The Yau Kung Moon School — named for the southern Shaolin kung fu style it teaches — has a practice room in a building on Waverly Place just off Clay Street filled with trophies, honors and banners. Spears, staffs and swords are placed neatly in the corner behind the yellow-and-red-colored dragon costumes the school is known for. Performers wear yellow shirts, yellow pants, a red sash and traditional, striped red-and-gold leggings.
Led by Richard Ow (referred to as “sifu,” meaning teacher), students learn the fundamentals of the Yau Kung Moon style, and the Nam Si Buk Mo lion dance style. Ow currently teaches 50 students and has trained 300 students since he became a sifu in 2000.
“Sifu has a more in-depth meaning than ‘teacher,’” said Ow. “So first it’s like a coach. There’s a Chinese saying: ‘The student will watch the teacher and the teacher will watch the student.’ You’ll see in three to six years if the student is dedicated or worth your time. In the old-school way of thinking, the sifu doesn’t waste time. They let their younger instructors teach.”
The school has been in San Francisco for more than 50 years, and has participated in 36 Lunar New Year parades. Students’ ages range from 4 to 40 years old. The youngest students and beginners will march in the New Year parade, while students who have practiced kung fu will perform short sets for the crowd.

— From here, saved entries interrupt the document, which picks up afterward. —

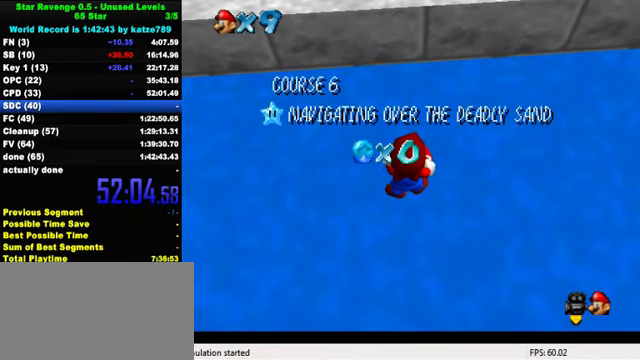
{"keys": ["d"], "events": [[367, "w", "down"], [433, "w", "up"], [500, "d", "down"]]}
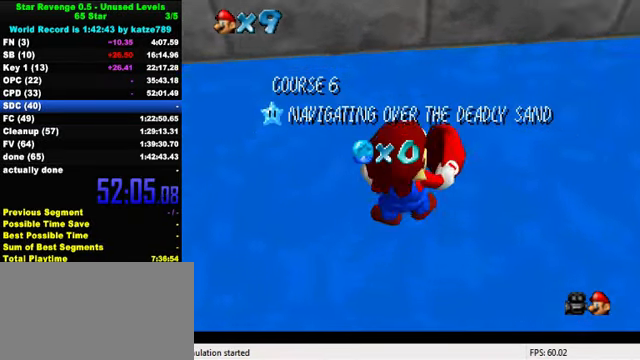
{"keys": [], "events": [[67, "d", "up"], [167, "d", "down"], [267, "d", "up"]]}
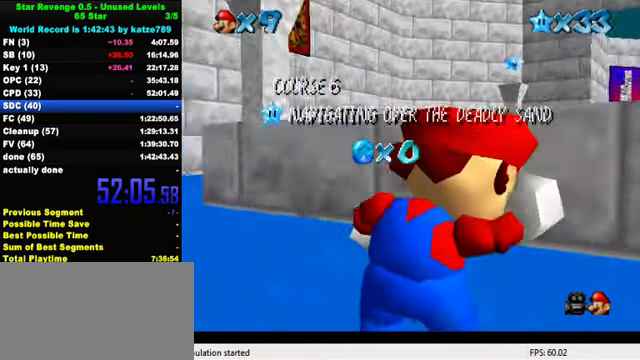
{"keys": ["shift"], "events": [[100, "shift", "down"], [200, "shift", "up"], [267, "shift", "down"], [333, "shift", "up"], [400, "shift", "down"]]}
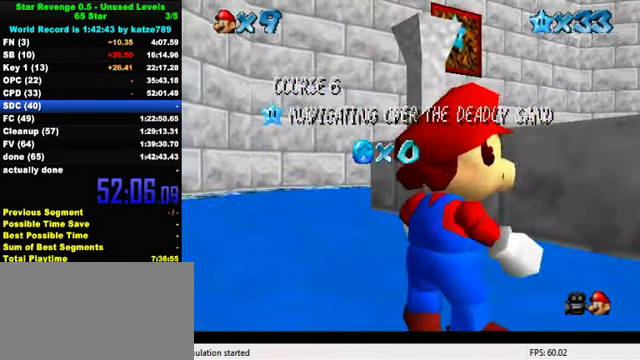
{"keys": ["up"], "events": [[67, "shift", "up"], [367, "shift", "down"], [500, "shift", "up"], [500, "up", "down"]]}
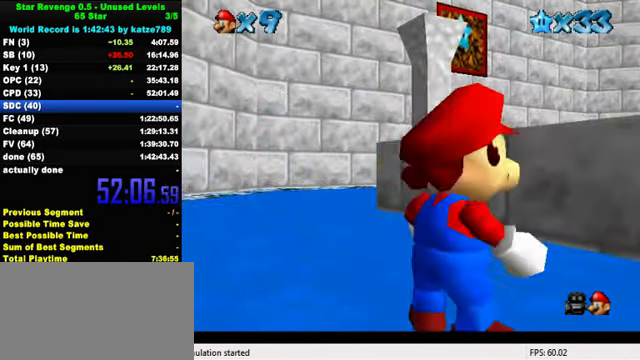
{"keys": ["shift", "up"], "events": [[100, "left", "down"], [300, "left", "up"], [501, "shift", "down"]]}
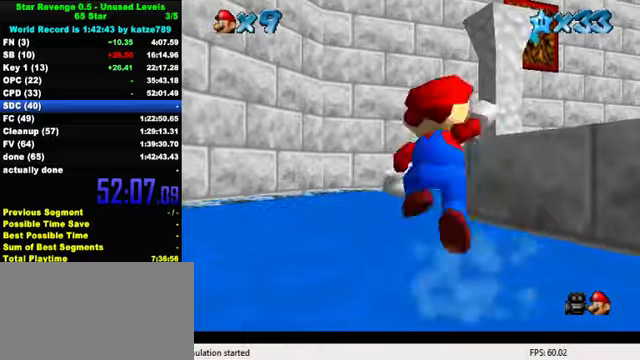
{"keys": ["ctrl", "up"], "events": [[100, "shift", "up"], [466, "ctrl", "down"]]}
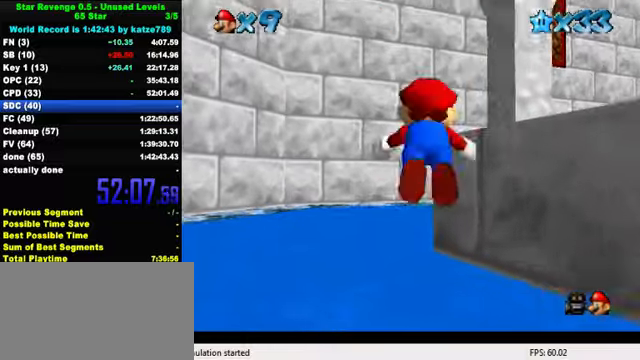
{"keys": ["up"], "events": [[100, "shift", "down"], [166, "ctrl", "up"], [200, "shift", "up"], [266, "shift", "down"], [433, "shift", "up"]]}
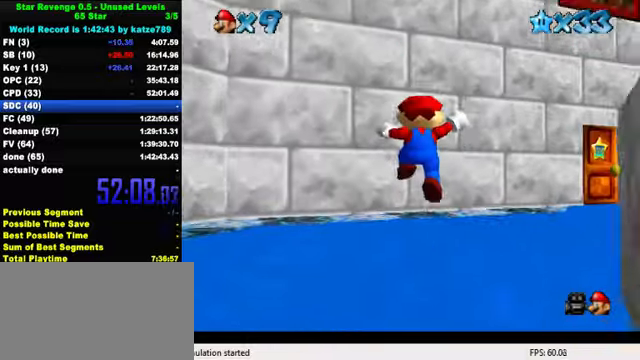
{"keys": ["up"], "events": [[66, "right", "down"], [433, "right", "up"]]}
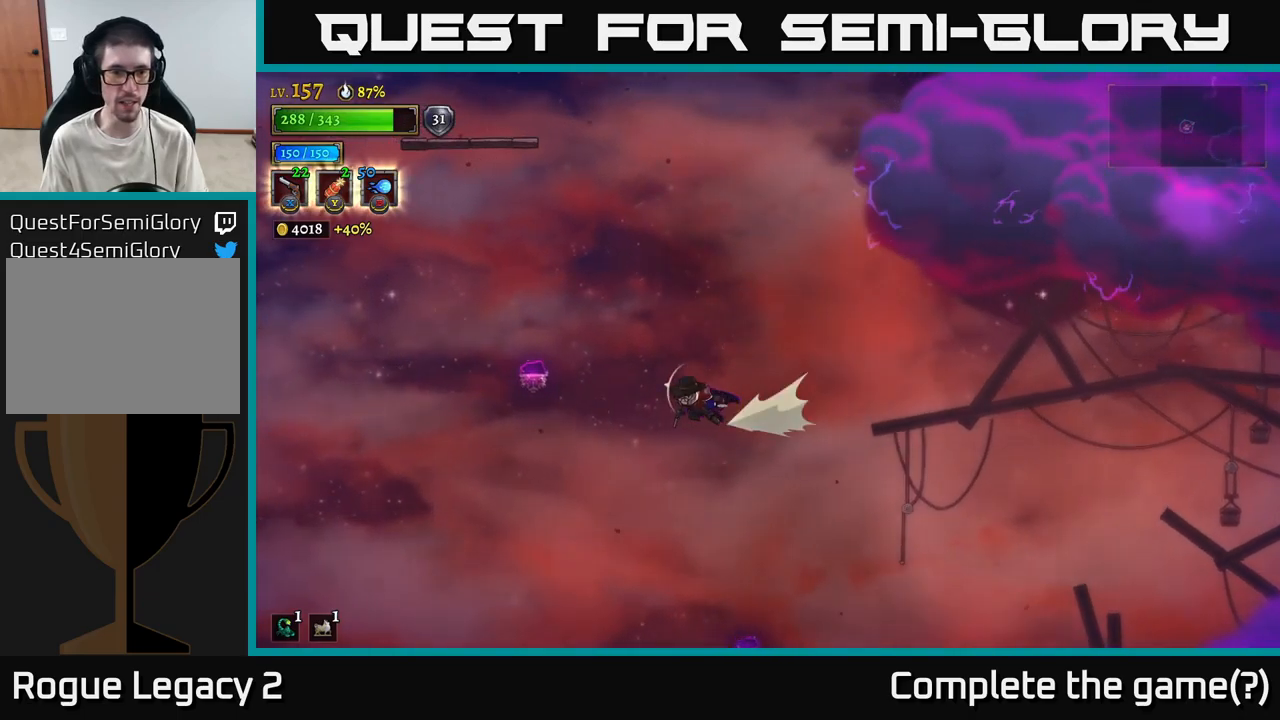
Gameplay with a controller (Xbox layout); each line is a JSON object with the inputs held at the frame after it. "events" lists button and stick changes between this image and that frame as [ms after this image, input, new state], when the widget could be followed in between.
{"buttons": ["L2"], "left_stick": "left", "right_stick": "center", "events": []}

Intermediate and advanced students will perform the lion dancing and help the younger students.

Ow was born and raised in San Francisco in a traditional Chinese household.
“My dad had a bakery on Washington Street in Chinatown and would work for over 12 hours regularly,” he said. “My sisters and I also helped with the business.”
Ow remembers vendors putting posters of martial arts movies on the window of the bakery and handing his father free movie tickets. His father would take him to see the films, and Ow grew up idolizing martial artists like Bruce Lee and Jackie Chan.
“Growing up, I was a skinny, weak kid so the films were a big inspiration,” said Ow.